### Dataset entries

++++++++++++++++++++

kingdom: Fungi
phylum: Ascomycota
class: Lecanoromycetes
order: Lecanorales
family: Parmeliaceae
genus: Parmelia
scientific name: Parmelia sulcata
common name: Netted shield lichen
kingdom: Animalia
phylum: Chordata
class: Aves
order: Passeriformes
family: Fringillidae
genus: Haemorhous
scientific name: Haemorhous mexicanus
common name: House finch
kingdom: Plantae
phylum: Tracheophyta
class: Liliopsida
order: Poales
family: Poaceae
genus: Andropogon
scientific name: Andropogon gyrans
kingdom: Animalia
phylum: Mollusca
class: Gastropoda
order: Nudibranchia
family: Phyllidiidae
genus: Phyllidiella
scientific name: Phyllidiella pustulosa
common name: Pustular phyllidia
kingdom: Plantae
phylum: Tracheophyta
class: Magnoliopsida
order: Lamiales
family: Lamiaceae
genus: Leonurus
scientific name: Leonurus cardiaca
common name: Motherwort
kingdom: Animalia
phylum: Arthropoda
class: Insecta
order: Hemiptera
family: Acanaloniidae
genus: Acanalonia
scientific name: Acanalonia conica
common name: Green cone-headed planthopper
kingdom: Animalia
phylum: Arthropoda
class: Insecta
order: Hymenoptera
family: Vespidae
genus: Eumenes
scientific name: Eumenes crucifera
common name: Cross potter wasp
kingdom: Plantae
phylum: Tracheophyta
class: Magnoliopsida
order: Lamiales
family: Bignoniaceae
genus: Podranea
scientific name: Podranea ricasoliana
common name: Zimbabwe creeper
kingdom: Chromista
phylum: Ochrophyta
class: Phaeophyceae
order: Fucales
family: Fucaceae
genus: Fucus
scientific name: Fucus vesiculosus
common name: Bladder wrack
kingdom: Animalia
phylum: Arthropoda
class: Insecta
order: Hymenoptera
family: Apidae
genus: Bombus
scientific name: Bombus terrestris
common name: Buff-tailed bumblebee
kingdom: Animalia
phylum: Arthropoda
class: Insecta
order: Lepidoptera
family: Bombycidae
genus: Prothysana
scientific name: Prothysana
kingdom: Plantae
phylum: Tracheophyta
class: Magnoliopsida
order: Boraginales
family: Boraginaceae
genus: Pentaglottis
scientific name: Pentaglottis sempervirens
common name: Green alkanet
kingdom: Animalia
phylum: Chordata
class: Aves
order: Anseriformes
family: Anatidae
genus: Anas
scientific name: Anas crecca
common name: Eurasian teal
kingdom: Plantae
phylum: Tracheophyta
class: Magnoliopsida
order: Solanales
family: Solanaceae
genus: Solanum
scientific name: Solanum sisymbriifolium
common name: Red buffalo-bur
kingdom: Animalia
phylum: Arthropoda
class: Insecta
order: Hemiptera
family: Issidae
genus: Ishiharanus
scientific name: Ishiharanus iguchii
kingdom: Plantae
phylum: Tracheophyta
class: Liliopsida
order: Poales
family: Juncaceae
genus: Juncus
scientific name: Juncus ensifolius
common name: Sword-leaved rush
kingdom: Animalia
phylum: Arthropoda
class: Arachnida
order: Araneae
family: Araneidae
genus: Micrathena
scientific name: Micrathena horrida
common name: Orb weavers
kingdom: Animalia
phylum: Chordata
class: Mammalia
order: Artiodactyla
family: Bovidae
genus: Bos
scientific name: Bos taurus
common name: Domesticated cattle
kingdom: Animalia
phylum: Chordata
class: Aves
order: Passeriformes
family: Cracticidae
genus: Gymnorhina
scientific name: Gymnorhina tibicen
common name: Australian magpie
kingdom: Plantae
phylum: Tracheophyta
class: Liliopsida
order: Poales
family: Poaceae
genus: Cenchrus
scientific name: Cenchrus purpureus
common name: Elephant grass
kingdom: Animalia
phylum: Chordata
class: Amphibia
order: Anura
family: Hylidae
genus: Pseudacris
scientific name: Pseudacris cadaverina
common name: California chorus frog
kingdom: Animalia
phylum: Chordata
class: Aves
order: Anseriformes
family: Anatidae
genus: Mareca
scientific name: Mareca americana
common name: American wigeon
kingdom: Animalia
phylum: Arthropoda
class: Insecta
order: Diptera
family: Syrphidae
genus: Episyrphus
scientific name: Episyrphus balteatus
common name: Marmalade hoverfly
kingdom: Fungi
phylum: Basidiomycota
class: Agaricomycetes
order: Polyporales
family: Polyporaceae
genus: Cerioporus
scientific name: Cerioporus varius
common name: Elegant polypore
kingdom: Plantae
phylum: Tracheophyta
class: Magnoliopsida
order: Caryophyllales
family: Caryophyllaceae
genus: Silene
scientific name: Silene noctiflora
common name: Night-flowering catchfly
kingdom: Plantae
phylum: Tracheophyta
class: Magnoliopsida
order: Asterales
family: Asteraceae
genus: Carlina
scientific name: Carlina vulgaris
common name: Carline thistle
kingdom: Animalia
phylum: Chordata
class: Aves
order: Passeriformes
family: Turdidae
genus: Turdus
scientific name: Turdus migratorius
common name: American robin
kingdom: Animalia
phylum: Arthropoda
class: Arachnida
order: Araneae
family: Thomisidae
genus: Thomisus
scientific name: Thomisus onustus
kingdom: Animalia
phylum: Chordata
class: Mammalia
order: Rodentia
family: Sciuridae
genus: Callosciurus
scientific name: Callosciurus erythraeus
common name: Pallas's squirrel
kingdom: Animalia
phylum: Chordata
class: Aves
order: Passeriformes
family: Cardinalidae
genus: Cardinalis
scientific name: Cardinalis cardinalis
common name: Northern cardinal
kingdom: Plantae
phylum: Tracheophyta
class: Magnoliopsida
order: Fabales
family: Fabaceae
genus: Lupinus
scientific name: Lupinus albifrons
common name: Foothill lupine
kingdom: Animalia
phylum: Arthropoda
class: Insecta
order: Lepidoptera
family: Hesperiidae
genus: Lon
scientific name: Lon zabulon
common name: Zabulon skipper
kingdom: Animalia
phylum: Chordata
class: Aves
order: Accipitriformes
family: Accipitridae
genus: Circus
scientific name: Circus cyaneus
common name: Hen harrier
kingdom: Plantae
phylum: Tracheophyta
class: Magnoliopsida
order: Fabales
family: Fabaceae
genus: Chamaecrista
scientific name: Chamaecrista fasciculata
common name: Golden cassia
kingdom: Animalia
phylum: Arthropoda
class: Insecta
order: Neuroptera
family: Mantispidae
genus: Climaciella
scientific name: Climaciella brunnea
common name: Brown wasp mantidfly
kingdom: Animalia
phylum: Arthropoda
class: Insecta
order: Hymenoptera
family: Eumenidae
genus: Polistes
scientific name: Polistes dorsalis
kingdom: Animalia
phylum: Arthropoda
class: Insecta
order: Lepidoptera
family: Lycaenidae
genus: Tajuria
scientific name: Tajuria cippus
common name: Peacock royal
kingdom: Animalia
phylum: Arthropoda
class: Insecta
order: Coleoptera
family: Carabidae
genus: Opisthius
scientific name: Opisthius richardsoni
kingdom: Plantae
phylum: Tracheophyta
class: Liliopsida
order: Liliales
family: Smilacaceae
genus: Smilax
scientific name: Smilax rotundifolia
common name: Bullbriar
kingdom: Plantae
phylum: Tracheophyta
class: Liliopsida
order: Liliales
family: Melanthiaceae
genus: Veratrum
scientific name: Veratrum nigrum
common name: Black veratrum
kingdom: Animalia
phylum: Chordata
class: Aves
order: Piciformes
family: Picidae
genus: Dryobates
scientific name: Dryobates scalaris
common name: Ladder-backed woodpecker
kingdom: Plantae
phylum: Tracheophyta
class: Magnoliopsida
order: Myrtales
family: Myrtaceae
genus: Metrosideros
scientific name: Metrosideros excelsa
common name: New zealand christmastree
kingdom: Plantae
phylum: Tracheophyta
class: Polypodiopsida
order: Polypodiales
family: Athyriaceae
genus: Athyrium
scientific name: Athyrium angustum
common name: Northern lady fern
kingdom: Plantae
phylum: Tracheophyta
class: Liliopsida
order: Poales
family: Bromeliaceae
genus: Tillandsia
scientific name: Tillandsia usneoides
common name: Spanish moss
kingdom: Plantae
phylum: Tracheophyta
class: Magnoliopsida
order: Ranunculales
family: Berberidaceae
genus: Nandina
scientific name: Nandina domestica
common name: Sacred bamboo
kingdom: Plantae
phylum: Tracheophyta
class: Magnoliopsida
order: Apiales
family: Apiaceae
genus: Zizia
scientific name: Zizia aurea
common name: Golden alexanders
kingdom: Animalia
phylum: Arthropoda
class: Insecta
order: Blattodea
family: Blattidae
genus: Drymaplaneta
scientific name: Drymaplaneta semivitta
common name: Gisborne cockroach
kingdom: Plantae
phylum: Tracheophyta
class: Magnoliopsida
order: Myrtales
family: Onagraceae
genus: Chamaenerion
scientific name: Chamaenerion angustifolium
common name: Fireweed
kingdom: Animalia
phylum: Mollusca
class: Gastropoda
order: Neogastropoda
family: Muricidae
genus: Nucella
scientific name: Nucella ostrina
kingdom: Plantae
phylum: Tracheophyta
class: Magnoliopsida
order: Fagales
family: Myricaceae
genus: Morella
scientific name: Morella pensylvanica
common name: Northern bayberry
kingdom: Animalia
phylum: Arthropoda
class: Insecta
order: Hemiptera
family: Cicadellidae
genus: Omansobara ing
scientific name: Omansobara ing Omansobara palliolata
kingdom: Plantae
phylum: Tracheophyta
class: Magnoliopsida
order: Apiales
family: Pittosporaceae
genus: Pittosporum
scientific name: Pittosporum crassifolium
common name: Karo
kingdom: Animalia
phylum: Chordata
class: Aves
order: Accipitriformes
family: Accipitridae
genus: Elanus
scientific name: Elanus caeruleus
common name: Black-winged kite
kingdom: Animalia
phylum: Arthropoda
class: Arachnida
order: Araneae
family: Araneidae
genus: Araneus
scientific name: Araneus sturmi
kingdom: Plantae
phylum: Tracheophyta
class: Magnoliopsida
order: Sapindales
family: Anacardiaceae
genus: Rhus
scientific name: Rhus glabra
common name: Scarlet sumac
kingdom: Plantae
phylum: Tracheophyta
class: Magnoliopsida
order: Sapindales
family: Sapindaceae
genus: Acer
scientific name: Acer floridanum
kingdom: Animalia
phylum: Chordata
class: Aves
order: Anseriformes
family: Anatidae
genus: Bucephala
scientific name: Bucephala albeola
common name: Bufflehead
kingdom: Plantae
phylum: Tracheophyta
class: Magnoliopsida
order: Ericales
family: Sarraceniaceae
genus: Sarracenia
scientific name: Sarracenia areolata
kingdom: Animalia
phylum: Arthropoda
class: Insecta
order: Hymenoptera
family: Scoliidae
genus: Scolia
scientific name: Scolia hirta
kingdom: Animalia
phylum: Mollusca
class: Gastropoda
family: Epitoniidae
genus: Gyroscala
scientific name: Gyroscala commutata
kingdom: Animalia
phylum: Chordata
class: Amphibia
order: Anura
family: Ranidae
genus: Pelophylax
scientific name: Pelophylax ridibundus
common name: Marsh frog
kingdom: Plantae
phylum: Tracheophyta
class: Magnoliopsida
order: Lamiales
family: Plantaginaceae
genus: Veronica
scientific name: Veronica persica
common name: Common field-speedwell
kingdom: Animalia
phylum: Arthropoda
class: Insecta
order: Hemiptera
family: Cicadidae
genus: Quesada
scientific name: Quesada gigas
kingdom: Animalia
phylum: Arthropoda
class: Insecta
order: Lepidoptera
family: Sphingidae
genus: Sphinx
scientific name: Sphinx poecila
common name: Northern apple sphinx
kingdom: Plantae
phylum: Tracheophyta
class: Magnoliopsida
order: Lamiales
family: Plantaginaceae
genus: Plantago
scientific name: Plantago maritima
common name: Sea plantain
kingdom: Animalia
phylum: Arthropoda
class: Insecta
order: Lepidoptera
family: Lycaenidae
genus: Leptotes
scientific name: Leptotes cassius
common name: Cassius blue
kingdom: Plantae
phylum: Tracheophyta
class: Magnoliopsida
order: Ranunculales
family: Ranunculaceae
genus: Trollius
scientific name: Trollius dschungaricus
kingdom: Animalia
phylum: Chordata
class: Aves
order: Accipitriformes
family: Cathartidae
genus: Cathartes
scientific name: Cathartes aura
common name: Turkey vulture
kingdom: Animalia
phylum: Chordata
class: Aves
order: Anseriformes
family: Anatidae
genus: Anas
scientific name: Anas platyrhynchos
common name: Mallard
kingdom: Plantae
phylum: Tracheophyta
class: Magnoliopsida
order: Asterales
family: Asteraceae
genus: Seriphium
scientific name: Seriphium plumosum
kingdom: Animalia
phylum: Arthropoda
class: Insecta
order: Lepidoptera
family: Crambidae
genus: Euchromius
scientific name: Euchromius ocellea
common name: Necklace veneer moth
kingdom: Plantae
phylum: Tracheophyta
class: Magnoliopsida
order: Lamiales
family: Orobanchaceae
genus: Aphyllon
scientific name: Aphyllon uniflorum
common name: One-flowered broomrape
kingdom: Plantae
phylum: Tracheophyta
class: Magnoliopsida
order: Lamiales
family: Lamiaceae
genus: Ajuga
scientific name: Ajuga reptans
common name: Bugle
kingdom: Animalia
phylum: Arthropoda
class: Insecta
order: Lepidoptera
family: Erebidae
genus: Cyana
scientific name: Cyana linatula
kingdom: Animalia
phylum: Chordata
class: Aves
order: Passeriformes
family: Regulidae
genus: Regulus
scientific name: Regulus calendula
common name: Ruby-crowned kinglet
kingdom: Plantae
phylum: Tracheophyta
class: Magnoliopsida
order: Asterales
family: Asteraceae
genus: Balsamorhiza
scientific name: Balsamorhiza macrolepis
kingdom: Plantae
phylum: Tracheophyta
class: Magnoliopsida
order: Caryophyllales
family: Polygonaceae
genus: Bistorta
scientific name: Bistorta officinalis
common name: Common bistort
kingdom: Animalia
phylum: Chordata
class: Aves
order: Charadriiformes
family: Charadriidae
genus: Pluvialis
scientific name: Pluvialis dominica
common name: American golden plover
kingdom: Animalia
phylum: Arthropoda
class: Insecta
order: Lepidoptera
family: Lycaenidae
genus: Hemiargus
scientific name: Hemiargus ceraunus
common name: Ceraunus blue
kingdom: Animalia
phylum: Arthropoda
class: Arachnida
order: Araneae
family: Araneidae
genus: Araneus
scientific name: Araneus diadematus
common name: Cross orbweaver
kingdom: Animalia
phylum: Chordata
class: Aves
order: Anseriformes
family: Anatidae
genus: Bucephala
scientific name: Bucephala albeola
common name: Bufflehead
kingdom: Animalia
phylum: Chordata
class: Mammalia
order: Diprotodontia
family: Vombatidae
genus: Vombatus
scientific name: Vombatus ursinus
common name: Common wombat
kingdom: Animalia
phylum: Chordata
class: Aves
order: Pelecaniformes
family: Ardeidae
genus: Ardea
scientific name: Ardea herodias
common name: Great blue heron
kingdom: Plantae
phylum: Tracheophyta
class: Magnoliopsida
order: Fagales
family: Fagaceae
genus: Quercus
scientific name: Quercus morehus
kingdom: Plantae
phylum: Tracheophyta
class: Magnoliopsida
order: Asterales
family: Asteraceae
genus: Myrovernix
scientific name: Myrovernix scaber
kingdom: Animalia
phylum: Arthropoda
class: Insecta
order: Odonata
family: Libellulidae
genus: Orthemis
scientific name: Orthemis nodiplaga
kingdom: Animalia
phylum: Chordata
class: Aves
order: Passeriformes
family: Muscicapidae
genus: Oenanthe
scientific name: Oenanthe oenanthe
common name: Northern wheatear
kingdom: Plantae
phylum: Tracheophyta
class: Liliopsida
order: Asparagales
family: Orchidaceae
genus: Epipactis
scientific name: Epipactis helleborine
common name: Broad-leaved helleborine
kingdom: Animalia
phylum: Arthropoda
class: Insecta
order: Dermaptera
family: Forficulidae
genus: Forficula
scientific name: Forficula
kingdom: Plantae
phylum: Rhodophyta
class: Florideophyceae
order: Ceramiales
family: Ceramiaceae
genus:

++++++++++++++++++++

### Goal
Copy out every line of the entries word for word, starting at the very first line and continuing down to the line containing "order: Nudibranchia", with both of those lines included and nothing else.

### Finished task
kingdom: Fungi
phylum: Ascomycota
class: Lecanoromycetes
order: Lecanorales
family: Parmeliaceae
genus: Parmelia
scientific name: Parmelia sulcata
common name: Netted shield lichen
kingdom: Animalia
phylum: Chordata
class: Aves
order: Passeriformes
family: Fringillidae
genus: Haemorhous
scientific name: Haemorhous mexicanus
common name: House finch
kingdom: Plantae
phylum: Tracheophyta
class: Liliopsida
order: Poales
family: Poaceae
genus: Andropogon
scientific name: Andropogon gyrans
kingdom: Animalia
phylum: Mollusca
class: Gastropoda
order: Nudibranchia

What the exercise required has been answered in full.